EUDES, yūdz or (Fr.) ūd, JEAN, AND THE EUDISTS: French Roman Catholic priest and the Congregation founded by him. Eudes was born at Mezerai, southern Normandy, Nov. 14, 1601; d. at Caen (149 m. w.n.w. of Paris) Aug. 19, 1680. He was educated at the Jesuit college in Caen and at the Oratory in Paris under Bérulle, where he was ordained priest in 1626.

Eudes distinguished himself by his care of the sick during times of plague and as a missioner, and in 1639 became superior of the Congregation of the Oratory at Caen. Four years later, however, he left the Oratoriens, and with five companions founded the Congregation of the Missionary Priests of Jesus and Mary, or Eudists, which substituted for monastic vows the vow of strict obedience and received the official sanction of the bishop of Bayeux in 1644. The object of the Congregation was to provide a corps of educated secular priests for the special purpose of holding missions among the people, and during Eudes's administration of thirty-seven years as superior-general it spread throughout Normandy and a portion of Brittany, while seminaries were founded on the model of the mother house in Rouen, Evreux, Lisieux, Coutances, and Rennes. Under the immediate successor of Eudes, Blouet de Camilly, additional seminaries were established at Avranches, Dol, Senlis, and Paris, while under Guy de Fontaines (d. 1727) and Pierre Cousin (d. 1751) the Eudists, together with the Jesuits, strongly opposed Jansenism.

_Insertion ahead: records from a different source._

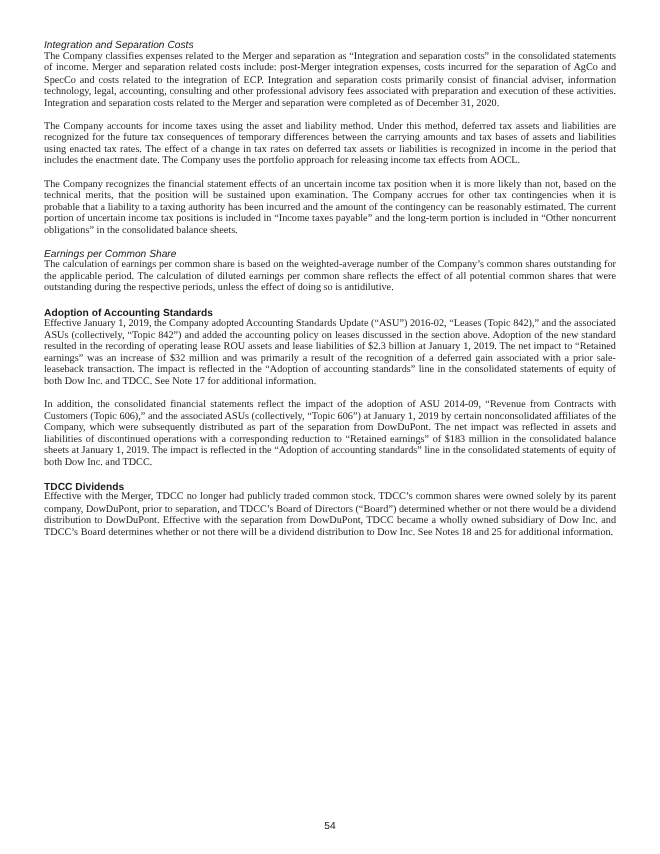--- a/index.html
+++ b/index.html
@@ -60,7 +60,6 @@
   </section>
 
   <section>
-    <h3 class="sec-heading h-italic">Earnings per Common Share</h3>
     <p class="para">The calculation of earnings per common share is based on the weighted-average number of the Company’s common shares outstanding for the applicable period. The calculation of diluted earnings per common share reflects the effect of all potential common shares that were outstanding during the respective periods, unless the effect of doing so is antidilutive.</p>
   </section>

Up to the outbreak of the Revolution the Eudists were one of the most respected and influential Congregations of Roman Catholic France, and possessed a college at Paris, in addition to twelve large and five small seminaries, while Father Hébert, the superior of the Paris house, was the confessor of Louis XVI.

Despite the suppression of the Congregation during the Revolution, it was quietly revived in 1800 by Toussaint Blanchard in the seminary at Rennes, and was formally reorganized in 1826. It has consistently maintained its pronounced Ultramontanism, and since the middle of the nineteenth century has been active in foreign missions. Eudes himself not only founded the Congregation which bears his name, but also the Daughters of Our Lady of Charity of the Refuge, the prototype of the modern sisterhoods of the Good Shepherd, and was likewise active in spreading devotion to the hearts of Jesus and Mary, thus preparing the way for the later Congregations devoted to this purpose (see SACRED HEART OF Jesus, DEVOTION TO). Since 1874 the Eudists have earnestly striven to secure the canonization of their founder.